For example, consider an offspring produced from 4 inbred founders, the haploprob for 8 markers in chr1 looks like
RABBIT, haploprob
linkagegroup, offspring, nmarker, nhaplotype, markerindex, haplotypeindex, haploprob
LG1, offspring1, 8, 4, 3|6|8|1|2|3|4|6|7|1|4|5|6|7|8|2|3|5|7|8, 1|1|1|2|2|2|2|2|2|3|3|3|3|3|3|4|4|4|4|4, 0.01|0.08|0.06|0.85|0.9|0.9|0.82|0.02|0.04|0.15|0.18|0.88|0.9|0.9|0.85|0.1|0.09|0.12|0.06|0.09
...
using SparseArrays
A = [0.0 0.85 0.15 0.0
0.0 0.9 0.0 0.1
0.01 0.9 0.0 0.09
0.0 0.82 0.18 0.0
0.0 0.0 0.88 0.12
0.08 0.02 0.9 0.0
0.0 0.04 0.9 0.06
0.06 0.0 0.85 0.09
]
B = sparse(A)
Is,Js, Vs = findnz(B)
m, n = size(B)
println(string("nmarker, nhaplotype = ", (m,n), "\n",
"markerindex=",join(Is,"|"),"\n",
"haplotypeindex=",join(Js,"|"), "\n",
"haploprob=",join(Vs,"|")))
nmarker, nhaplotype = (8, 4)
markerindex=3|6|8|1|2|3|4|6|7|1|4|5|6|7|8|2|3|5|7|8
haplotypeindex=1|1|1|2|2|2|2|2|2|3|3|3|3|3|3|4|4|4|4|4
haploprob=0.01|0.08|0.06|0.85|0.9|0.9|0.82|0.02|0.04|0.15|0.18|0.88|0.9|0.9|0.85|0.1|0.09|0.12|0.06|0.09
sparse(Is,Js,Vs,m,n)
8×4 SparseArrays.SparseMatrixCSC{Float64, Int64} with 20 stored entries:
⋅ 0.85 0.15 ⋅
⋅ 0.9 ⋅ 0.1
0.01 0.9 ⋅ 0.09
⋅ 0.82 0.18 ⋅
⋅ ⋅ 0.88 0.12
0.08 0.02 0.9 ⋅
⋅ 0.04 0.9 0.06
0.06 ⋅ 0.85 0.09
ancestryfile from Viterbi
In the ancestryfile
resulting from the Viterbi HMM algorithm (hmmalg=viterbi), the main results are saved in table viterbipath
, and tables haploprob
, genoprob
, and diploprob
are nothing.
- Table viterbipath has two columns:
individual
andviterbipath
. - Each row denotes the viterbi paths for all linkage groups in an offspring; paths between linkage groups are joined by "|".

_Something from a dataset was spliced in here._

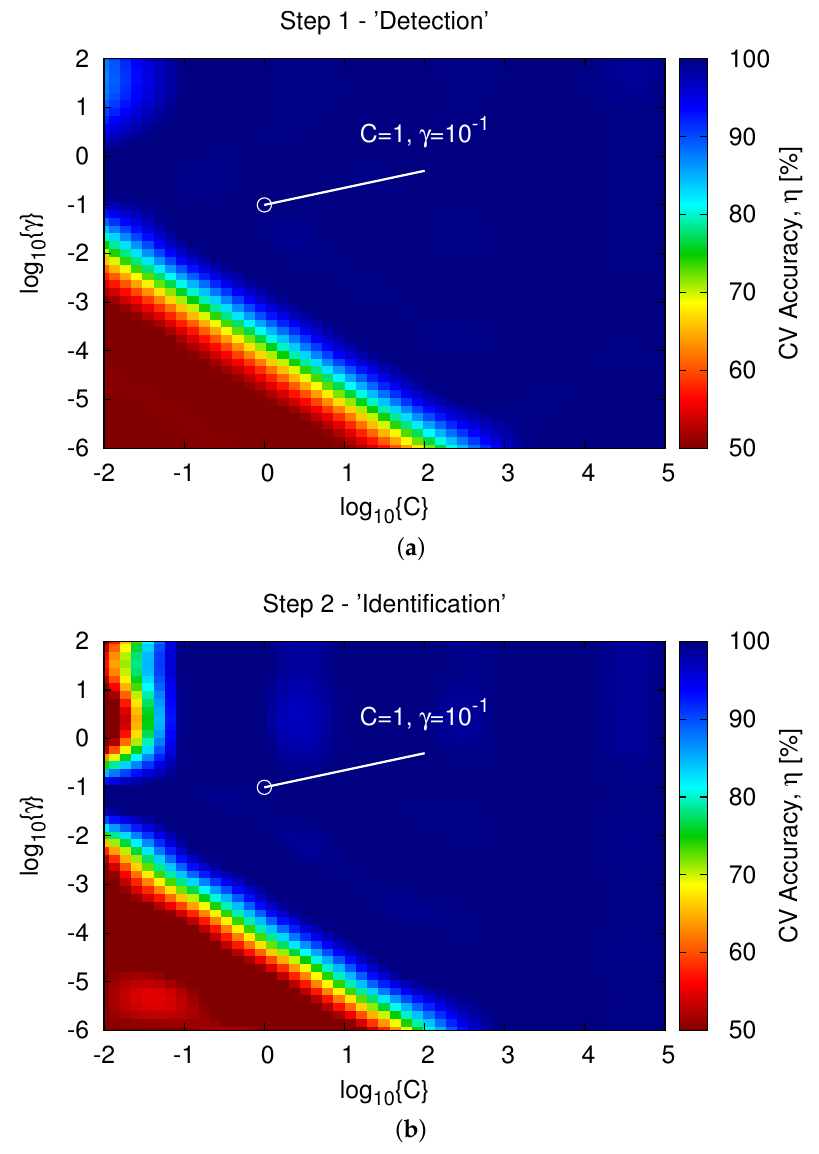
Figure 6. Experimental Assessment. ( V = 8, f 0 = 900 MHz, (cid:101) ε B = 41.8 ε 0 − j 0.97 S = 48.63 ε − j 1.28 , M = 500)—Behavior of the CV accuracy as a function of the SVM control (cid:101) ε 0 H 2 π f 0 parameters ( C , γ ) when dealing with ( a ) Step 1 (“Detection”) and ( b ) Step 2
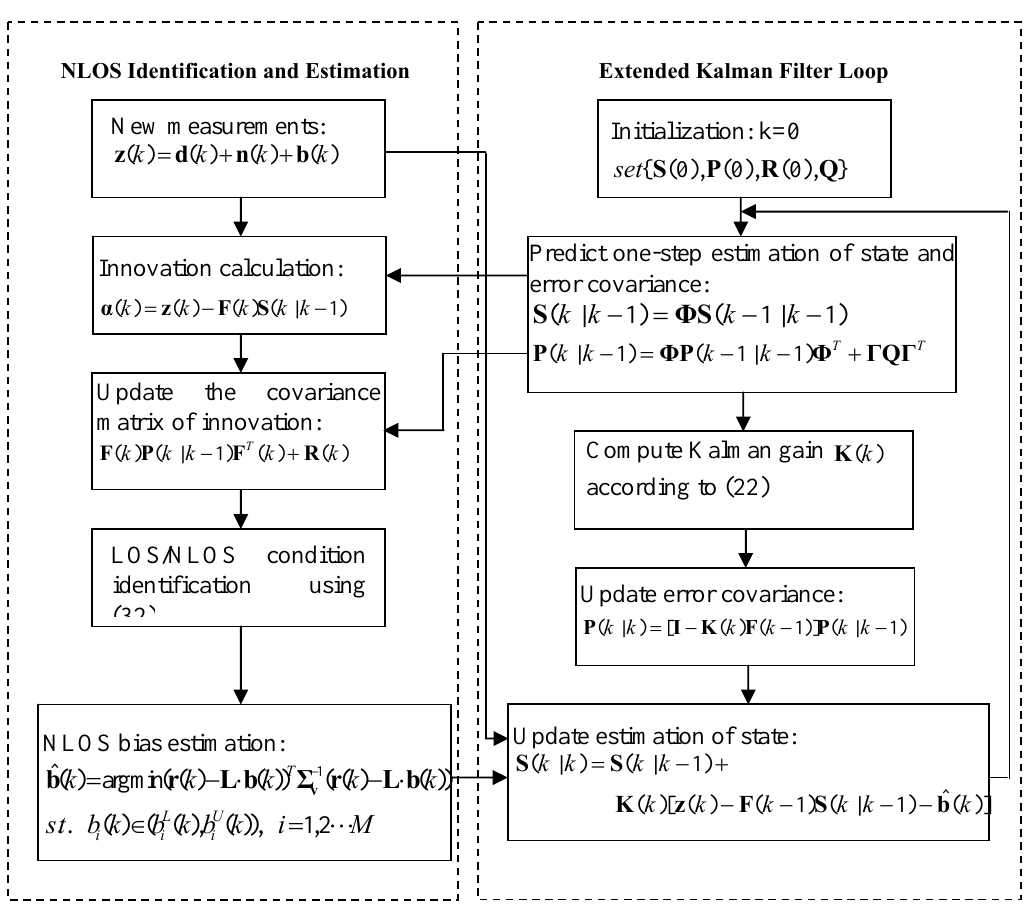
Figure 1. Flow chart of the proposed algorithm with NLOS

- The viterbi path for a linkage group in an offspring is in the form of m(1)-s(1)-m(2)-s(2)...m(k)-s(k), where m(1), m(2),..., m(k) denote the marker indices, and s(1), s(2), ..., s(k) denote the indices of HMM hidden states. Note that it always holds that m(1)=1 and m(k) = 1 + number of markers in the linkage group. The i-th segment has state s(i) that starts at m(i) and ends at m(i+1) -1.
- If model = depmodel, s(i) refers to haplotypeindex, and it refers to diplotypeindex for model = jointmodel or indepmodel.
For example, consider an offspring produced from 4 inbred parents that has two linkage groups.
RABBIT, viterbipath
individual, viterbipath
offspring1, 1-12-96-11-101-16-122|1-16-143
...
The viterbi path for the 1st linkage group is 1-12-96-11-101-16-122, meaning that segment 1 has state 12 from marker indices 1 to 95, segment 2 has state 11 from marker indices 96 to 100, and segment 3 has state 16 from marker indices 101 to 121.
The viterbi path for the 2nd linkage group is 1-16-143, a single segment has state 16 for all the 142 markers.